#### Provided text:
-*-
On the west side is our market town of Clitheroe, on the east the old mill towns of Burnley and Nelson. A country road crosses the hill through a pass called the Nick of Pendle. A few yards from the summit of the road is a small memorial stone.

The stories behind it remind us that the casualties of war are often not on the front line but doing no less essential tasks, often with little training or experience.

Flight Sergeant John Leslie Goulter, aged 22, was from Queensland, Australia. He was delivering a Boulton Paul Defiant Mk 1 interceptor aircraft from RAF Manby in Lincolnshire to Number 10 Air Gunners School at Barrow-in-Furness.

The flight is recounted by Nick Wotherspoon of the Lancashire Aircraft Investigation Team in an article with many interesting pictures here, and I would like to acknowledge his work.

At 10.40am on October 24, 1942, F/Sgt Goulter took off for the estimated one-hour flight. Although he was an excellent pilot he was relatively inexperienced in cross-country navigation, and this was his first such ferry flight, collecting an aircraft from an unfamiliar station.
-*-
#### Task set:
**a)** Decide whether each statement agrees with the Pendle memorial text, and answer yes or no, quoting the words that settle it:
(i) Burnley and Nelson lie on the west side.
(ii) Goulter was from Queensland, Australia.
(iii) Goulter was experienced in cross-country navigation.
**b)** Using the Pendle memorial text, answer each question, one per line:
(i) What is the pass that the country road crosses called?
(ii) From which station was Goulter delivering the aircraft?
(iii) At what time did Goulter take off?
**c)** Please carry the Pendle memorial text on from its final sentence.
The items after this passage come from a separate source.
-*-
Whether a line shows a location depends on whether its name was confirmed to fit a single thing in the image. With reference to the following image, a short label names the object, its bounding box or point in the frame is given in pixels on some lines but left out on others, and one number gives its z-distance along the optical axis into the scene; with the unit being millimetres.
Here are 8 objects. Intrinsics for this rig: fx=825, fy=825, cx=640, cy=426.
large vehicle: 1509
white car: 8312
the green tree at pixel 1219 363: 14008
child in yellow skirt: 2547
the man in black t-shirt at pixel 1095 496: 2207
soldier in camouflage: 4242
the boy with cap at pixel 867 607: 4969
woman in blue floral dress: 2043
-*-
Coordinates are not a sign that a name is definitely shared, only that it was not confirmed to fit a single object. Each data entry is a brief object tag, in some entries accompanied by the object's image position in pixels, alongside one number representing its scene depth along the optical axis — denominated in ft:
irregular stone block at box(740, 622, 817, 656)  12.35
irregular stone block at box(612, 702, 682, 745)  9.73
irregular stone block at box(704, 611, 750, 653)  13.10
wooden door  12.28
-*-
#### Responses:
**a)**
(i) No: "on the east the old mill towns of Burnley and Nelson"
(ii) Yes: "was from Queensland, Australia"
(iii) No: "relatively inexperienced in cross-country navigation"

**b)**
(i) The Nick of Pendle
(ii) RAF Manby in Lincolnshire
(iii) 10.40am

**c)**
Although he had been briefed for a route via Doncaster, Selby and Harrogate, he took a more direct route. When he arrived over the Lancashire town of Barnoldswick at about 11.30am he encountered a severe hailstorm. It seems likely that he lost control of the aircraft whilst flying on instruments in the cloud. Witnesses saw the aircraft come out of the low cloud at a steep angle of approximately 45 degrees and dive straight into the ground under power with a loud explosion. Those who ran to the scene within sight of Pendle Hill found the bulk of the aircraft embedded deeply in the ground with fragments scattered about. The pilot’s body was found some hours later by Home Guard personnel digging on the site and recovered next day. F/Sgt Goulter is buried in Barrow-in-Furness cemetery.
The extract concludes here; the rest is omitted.